Chelation Therapy consists of intravenous administration of a synthetic amino acid, ethylene diamine tetracetic acid (EDTA), given in combination with other substances. EDTA has been found to be effective in removing toxic metals from the body and EDTA chelation therapy was approved for this use by the Food and Drug Administration in 1953. At physiological pH EDTA removes toxic metals deposited in the body (body burden).

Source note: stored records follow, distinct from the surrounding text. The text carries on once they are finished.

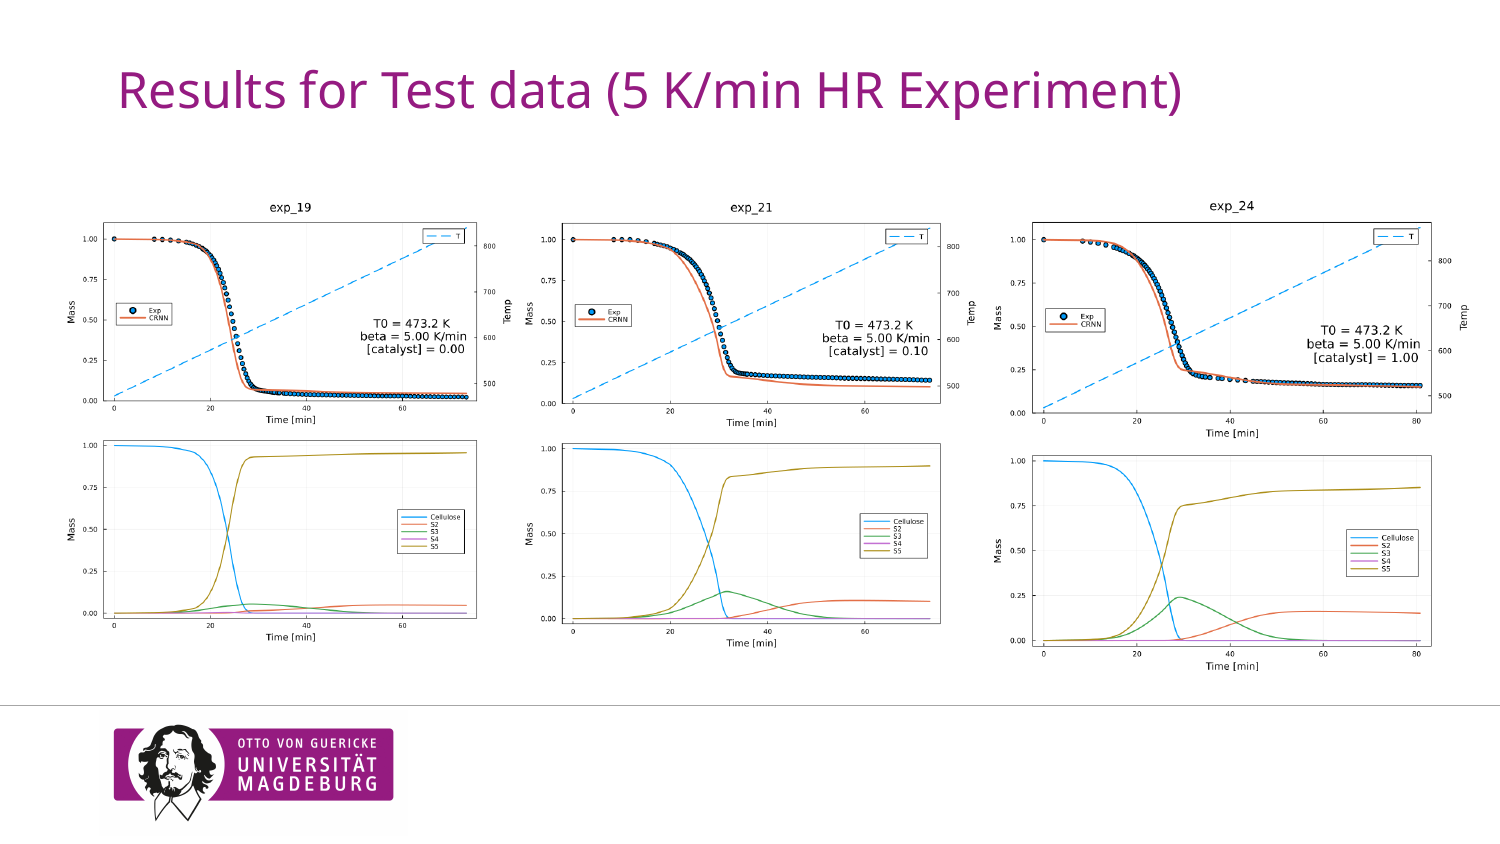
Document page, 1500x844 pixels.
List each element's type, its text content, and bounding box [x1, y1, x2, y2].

picture [990, 199, 1471, 681]
picture [64, 201, 514, 651]
picture [522, 201, 978, 657]
title Results for Test data (5 K/min HR Experiment) [103, 45, 1397, 126]
picture [99, 710, 408, 836]
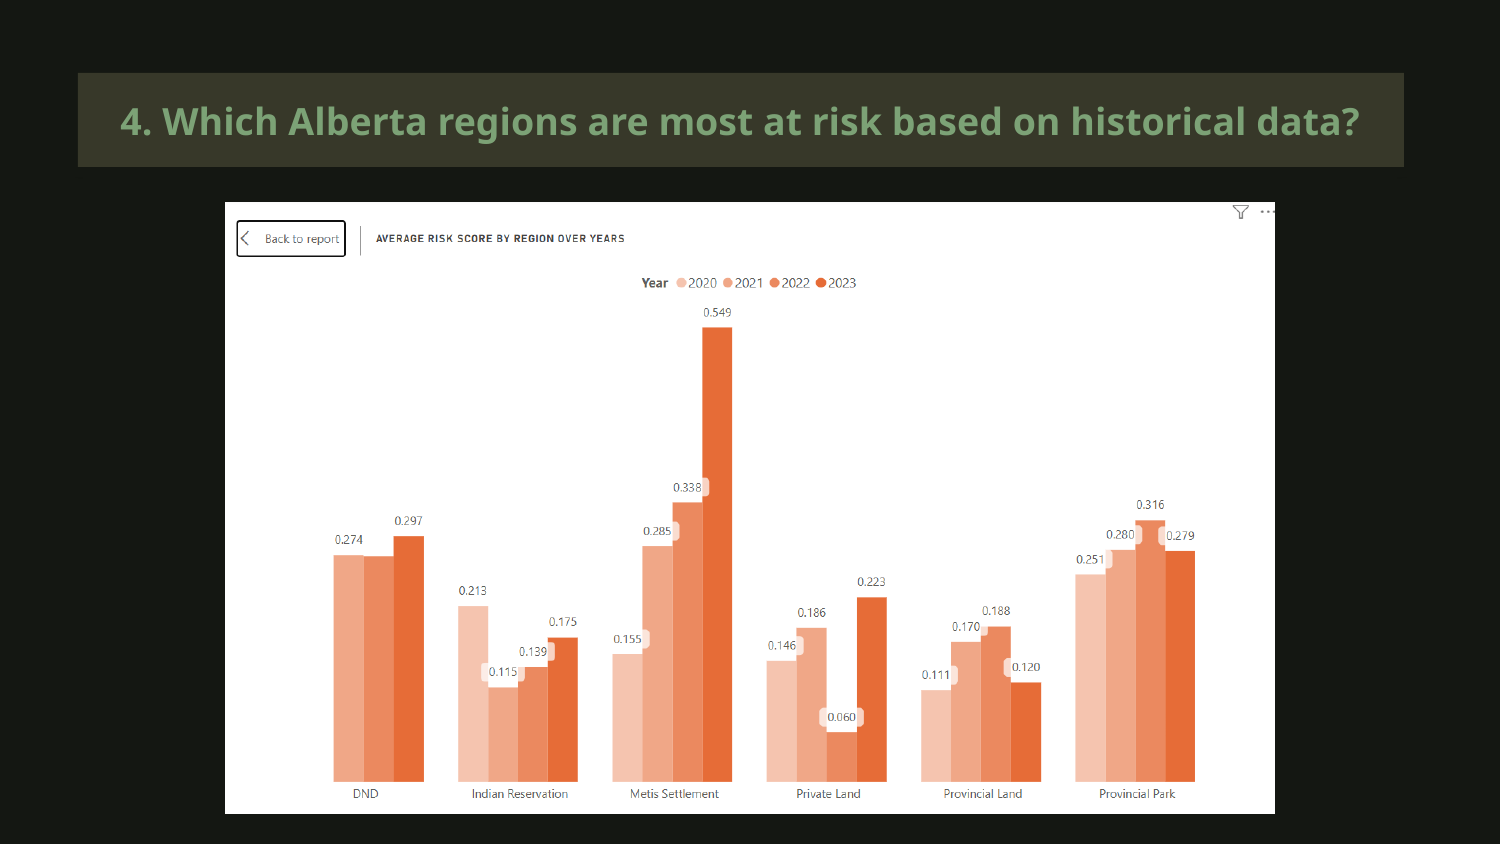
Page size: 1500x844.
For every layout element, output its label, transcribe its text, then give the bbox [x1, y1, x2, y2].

The fact is that some foods are health-promoting, others are health-depleting. Personalized treatment protocols base on a combination of chelation therapy for removing toxic metals, integration of vitamins, minerals and supplements to improve detoxification, essential fatty acids for anti-inflammatory activity and diet correction by personalized programs. Glutathione (GSH) is a tripeptide molecule and plays a central role in cellular function, detoxification and protection from damage caused by free radicals. It is produced and circulates naturally in the body, neutralizing free radicals and removing environmental poisons. Deficiency of it contributes to oxidative stress and plays a key role in the pathogenesis of many diseases. Long chain Omega 3 fatty acids (EPA and DHA) are molecules that cannot be synthesized by humans. EPA and DHA reduce the levels of pro-inflammatory eicosanoids and promote wellness. Common sources include fish oil and some plant oils such as flax-seed. Reduction of high glycemic pro-inflammatory foods and regular physical activity are very important for the success by our protocol. Regular exercises increase the secretion of growth hormone (GH), stimulate the release of endorphins and decrease the risk of osteoporosis.